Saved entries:

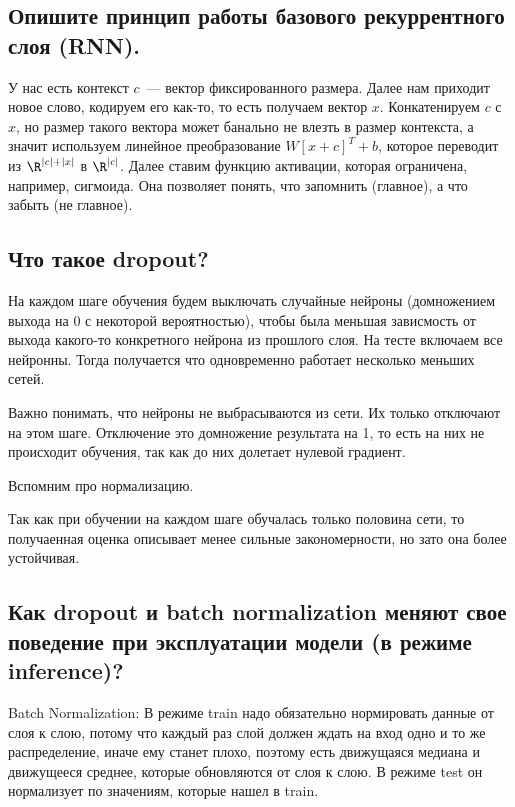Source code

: \subsection{Опишите принцип работы базового рекуррентного слоя (RNN).}

У нас есть контекст $c$~--- вектор фиксированного размера. Далее нам приходит новое слово, кодируем его как-то, то есть получаем вектор $x$. Конкатенируем $c$ с $x$, но размер такого вектора может банально не влезть в размер контекста, а значит используем линейное преобразование $W[x + c]^T + b$, которое переводит из $\R^{|c| + |x|}$ в $\R^{|c|}$. Далее ставим функцию активации, которая ограничена, например, сигмоида. Она позволяет понять, что запомнить (главное), а что забыть (не главное).









\subsection{Что такое dropout?}

На каждом шаге обучения будем выключать случайные нейроны (домножением выхода на 0 с некоторой вероятностью), чтобы была меньшая зависмость от выхода какого-то конкретного нейрона из прошлого слоя. На тесте включаем все нейронны. Тогда получается что одновременно работает несколько меньших сетей. 

Важно понимать, что нейроны не выбрасываются из сети. Их только отключают на этом шаге. Отключение это домножение результата на 1, то есть на них не происходит обучения, так как до них долетает нулевой градиент.

Вспомним про  нормализацию. 

Так как при обучении на каждом шаге обучалась только половина сети, то получаенная  оценка описывает менее сильные закономерности, но зато она более устойчивая.







\subsection{Как dropout и batch normalization меняют свое поведение при эксплуатации модели (в
режиме inference)?}

Batch Normalization: В режиме train надо обязательно нормировать данные от слоя к слою, потому что каждый раз слой должен ждать на вход одно и то же распределение, иначе ему станет плохо, поэтому есть движущаяся медиана и движущееся среднее, которые обновляются от слоя к слою. В режиме test он нормализует по значениям, которые нашел в train.

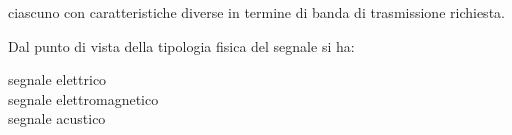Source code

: ciascuno con caratteristiche diverse in termine di banda di trasmissione richiesta.

Dal punto di vista della tipologia fisica del segnale si ha:

\begin{description}
\item[segnale elettrico]
\item[segnale elettromagnetico]
\item[segnale acustico]
\end{description}

%

\clearpage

*Task statement*
In the copy, include every entry above exactly and leave out each picture.

*Answer box*
Source code

: \subsection{Опишите принцип работы базового рекуррентного слоя (RNN).}

У нас есть контекст $c$~--- вектор фиксированного размера. Далее нам приходит новое слово, кодируем его как-то, то есть получаем вектор $x$. Конкатенируем $c$ с $x$, но размер такого вектора может банально не влезть в размер контекста, а значит используем линейное преобразование $W[x + c]^T + b$, которое переводит из $\R^{|c| + |x|}$ в $\R^{|c|}$. Далее ставим функцию активации, которая ограничена, например, сигмоида. Она позволяет понять, что запомнить (главное), а что забыть (не главное).









\subsection{Что такое dropout?}

На каждом шаге обучения будем выключать случайные нейроны (домножением выхода на 0 с некоторой вероятностью), чтобы была меньшая зависмость от выхода какого-то конкретного нейрона из прошлого слоя. На тесте включаем все нейронны. Тогда получается что одновременно работает несколько меньших сетей. 

Важно понимать, что нейроны не выбрасываются из сети. Их только отключают на этом шаге. Отключение это домножение результата на 1, то есть на них не происходит обучения, так как до них долетает нулевой градиент.

Вспомним про  нормализацию. 

Так как при обучении на каждом шаге обучалась только половина сети, то получаенная  оценка описывает менее сильные закономерности, но зато она более устойчивая.







\subsection{Как dropout и batch normalization меняют свое поведение при эксплуатации модели (в
режиме inference)?}

Batch Normalization: В режиме train надо обязательно нормировать данные от слоя к слою, потому что каждый раз слой должен ждать на вход одно и то же распределение, иначе ему станет плохо, поэтому есть движущаяся медиана и движущееся среднее, которые обновляются от слоя к слою. В режиме test он нормализует по значениям, которые нашел в train.

Source code

: ciascuno con caratteristiche diverse in termine di banda di trasmissione richiesta.

Dal punto di vista della tipologia fisica del segnale si ha:

\begin{description}
\item[segnale elettrico]
\item[segnale elettromagnetico]
\item[segnale acustico]
\end{description}

%

\clearpage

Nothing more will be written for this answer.